Work required:
Copy every one of the records below word for word, without changing anything.

Extracted entries:
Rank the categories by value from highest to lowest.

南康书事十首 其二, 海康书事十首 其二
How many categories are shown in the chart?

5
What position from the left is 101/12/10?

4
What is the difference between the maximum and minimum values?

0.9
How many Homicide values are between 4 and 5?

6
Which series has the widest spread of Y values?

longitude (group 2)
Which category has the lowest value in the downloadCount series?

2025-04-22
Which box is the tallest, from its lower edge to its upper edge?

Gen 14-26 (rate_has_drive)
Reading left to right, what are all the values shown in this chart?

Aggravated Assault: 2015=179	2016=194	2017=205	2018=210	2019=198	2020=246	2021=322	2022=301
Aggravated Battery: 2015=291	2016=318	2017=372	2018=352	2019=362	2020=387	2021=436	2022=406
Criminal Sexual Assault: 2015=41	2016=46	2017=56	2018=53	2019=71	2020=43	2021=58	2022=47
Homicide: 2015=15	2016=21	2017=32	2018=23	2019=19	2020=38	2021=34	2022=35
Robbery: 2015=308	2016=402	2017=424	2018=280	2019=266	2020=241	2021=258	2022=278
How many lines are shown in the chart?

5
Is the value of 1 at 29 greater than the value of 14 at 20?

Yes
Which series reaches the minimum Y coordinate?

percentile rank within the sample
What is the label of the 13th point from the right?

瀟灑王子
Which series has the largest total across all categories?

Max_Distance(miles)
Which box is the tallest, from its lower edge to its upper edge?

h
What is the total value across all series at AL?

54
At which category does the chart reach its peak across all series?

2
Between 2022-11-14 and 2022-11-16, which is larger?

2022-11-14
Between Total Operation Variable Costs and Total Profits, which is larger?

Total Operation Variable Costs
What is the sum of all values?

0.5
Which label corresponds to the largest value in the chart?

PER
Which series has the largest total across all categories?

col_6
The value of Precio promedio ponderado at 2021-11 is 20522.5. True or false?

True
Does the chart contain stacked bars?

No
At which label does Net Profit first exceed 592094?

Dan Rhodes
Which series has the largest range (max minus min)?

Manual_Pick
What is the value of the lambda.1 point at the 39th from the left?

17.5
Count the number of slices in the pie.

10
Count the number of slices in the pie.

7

Exercise result:
Rank the categories by value from highest to lowest.

南康书事十首 其二, 海康书事十首 其二
How many categories are shown in the chart?

5
What position from the left is 101/12/10?

4
What is the difference between the maximum and minimum values?

0.9
How many Homicide values are between 4 and 5?

6
Which series has the widest spread of Y values?

longitude (group 2)
Which category has the lowest value in the downloadCount series?

2025-04-22
Which box is the tallest, from its lower edge to its upper edge?

Gen 14-26 (rate_has_drive)
Reading left to right, what are all the values shown in this chart?

Aggravated Assault: 2015=179	2016=194	2017=205	2018=210	2019=198	2020=246	2021=322	2022=301
Aggravated Battery: 2015=291	2016=318	2017=372	2018=352	2019=362	2020=387	2021=436	2022=406
Criminal Sexual Assault: 2015=41	2016=46	2017=56	2018=53	2019=71	2020=43	2021=58	2022=47
Homicide: 2015=15	2016=21	2017=32	2018=23	2019=19	2020=38	2021=34	2022=35
Robbery: 2015=308	2016=402	2017=424	2018=280	2019=266	2020=241	2021=258	2022=278
How many lines are shown in the chart?

5
Is the value of 1 at 29 greater than the value of 14 at 20?

Yes
Which series reaches the minimum Y coordinate?

percentile rank within the sample
What is the label of the 13th point from the right?

瀟灑王子
Which series has the largest total across all categories?

Max_Distance(miles)
Which box is the tallest, from its lower edge to its upper edge?

h
What is the total value across all series at AL?

54
At which category does the chart reach its peak across all series?

2
Between 2022-11-14 and 2022-11-16, which is larger?

2022-11-14
Between Total Operation Variable Costs and Total Profits, which is larger?

Total Operation Variable Costs
What is the sum of all values?

0.5
Which label corresponds to the largest value in the chart?

PER
Which series has the largest total across all categories?

col_6
The value of Precio promedio ponderado at 2021-11 is 20522.5. True or false?

True
Does the chart contain stacked bars?

No
At which label does Net Profit first exceed 592094?

Dan Rhodes
Which series has the largest range (max minus min)?

Manual_Pick
What is the value of the lambda.1 point at the 39th from the left?

17.5
Count the number of slices in the pie.

10
Count the number of slices in the pie.

7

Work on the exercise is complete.